Anti-Trump protesters outside the New York Public Library in midtown Manhattan, Nov. 6, 2024. (Luke Tress)

One of the Trump supporters, Israeli-American Ronen Levy, unfurled a banner nearby that said, “F— Harris.”

Levy said he decided to stage the protest “because they hate our country. They hate democracy.” Some of Trump’s opponents confronted him, leading to a verbal altercation. Activists from both sides recognized each other from previous demonstrations.

“It’s a free country, we have the right to protest, we have a right to disagree, we have a right to hold our signs. You don’t have a right to come to me,” Levy said.

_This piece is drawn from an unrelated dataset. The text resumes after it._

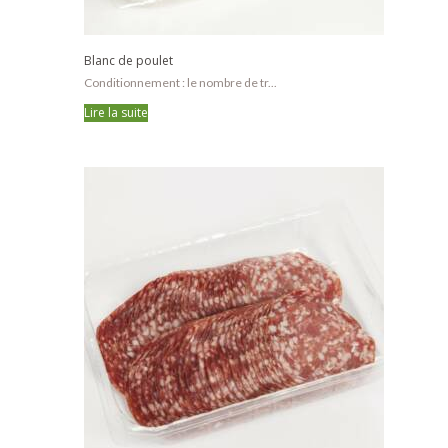
Blanc de poulet
Conditionnement : le nombre de tr...
Lire la suite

Eliezer Offenbacher, another of Trump’s supporters, sought to deescalate, telling Levy, “Don’t start a fight.” 

Offenbacher said he was a “lapsed Democrat” who is liberal on social issues, but said he was won over by Trump’s first presidency. He switched his party affiliation last year.

“I never liked the guy. I’ll be honest with you. On ‘The Apprentice,’ I thought he was horrible. ‘You’re fired’ and all that,” Offenbacher said. 

“But when he became president, I thought he did a great job on almost everything,” Offenbacher said, citing Trump’s response to the COVID pandemic, handling of the economy and support for the working class.

Offenbacher, an Orthodox Brooklyn resident, said he used to attend a dialogue group with Palestinians in Bay Ridge and enjoyed speaking with them, and that he mourned the loss of life on both sides in the Gaza war. He faulted liberals for their criticism of Israel, though, and said he hoped Trump’s opposition to Iran would end the conflict.

“All these people here who are yapping about Gaza, what would they do if their homes were being shelled every night?” he said. “I’m very much hoping that last night’s events will turn the whole chapter on its face.

“I’m hoping the next four years lay a groundwork for a normal America that I always loved and believed in,” he said. “The world is in a big, horrible place without America the way it was, without the right values.”